## Passage to read
Rail Bridge Blown And Steel Worker Killed In Mariupol

Mariupol news site reports that a rail bridge in the port city has been demolished after an explosion last night.



The Headquarters for the Defence of Mariupol announced that the explosion had taken place at 1:45 and that it was being regarded by prosecutors as a terrorist attack. 

Rail services to the port and main train station are suspended.

Ukraine’s 5 Channel has footage from the scene:

The bridge, which crossed the river Kalchik is located here.

Earlier last night, to the south-east, at the Azovstal steel plant, owned by oligarch Rinat Akhmetov’s Metinvest Holdings, one employee was killed and another wounded.

Metinvest’s press office told 0629 that, at 00:20, a group of men in camouflage uniforms, armed with automatic weapons, had fired on three Azovstal employees who were patrolling the railway line. One, a plate worker, was killed, and a repair mechanic was taken to hospital with serious injuries. The third worker was unharmed.

Metinvest said that police officers had found two sacks of TNT by bridge pillars near the scene of the shooting, which suggests that the workers had stumbled across a second planned attack.

— Pierre Vaux

Rada Abolishes Ukraine’s Non-Aligned Status

The Verkhovna Rada has voted to abolish Ukraine’s non-aligned status, opening the way to apply for NATO membership.

Ukrainska Pravda reports that the parliamentary memorandum accompanying the bill said (translated by The Interpreter):

The Russian Federation’s aggression against Ukraine, their illegal annexation of the Autonomous Republic of Crimea, waging of a so-called ‘hybrid war’ against our state, and the military intervention in the eastern regions of Ukraine, ongoing military, political, economic and media pressure from the Russian side necessitate the search for more effective guarantees of the independence, sovereignty, security and territorial integrity of Ukraine.

## Supplied material
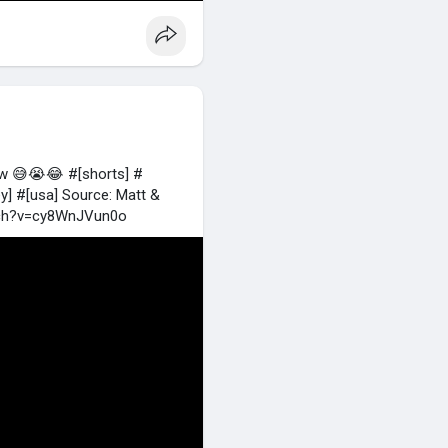
ow 😅😭😂 #[shorts] #
] #[usa] Source: Matt &
tch?v=cy8WnJVun0o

## Task description
Answer these questions from the news report.
1. At what time did the explosion at the rail bridge take place, according to the Headquarters for the Defence of Mariupol?
2. What did police officers find by bridge pillars near the scene of the shooting?
3. What status did the Verkhovna Rada vote to abolish?

## Answer to the problem
1. At 1:45.
2. Two sacks of TNT.
3. Ukraine's non-aligned status.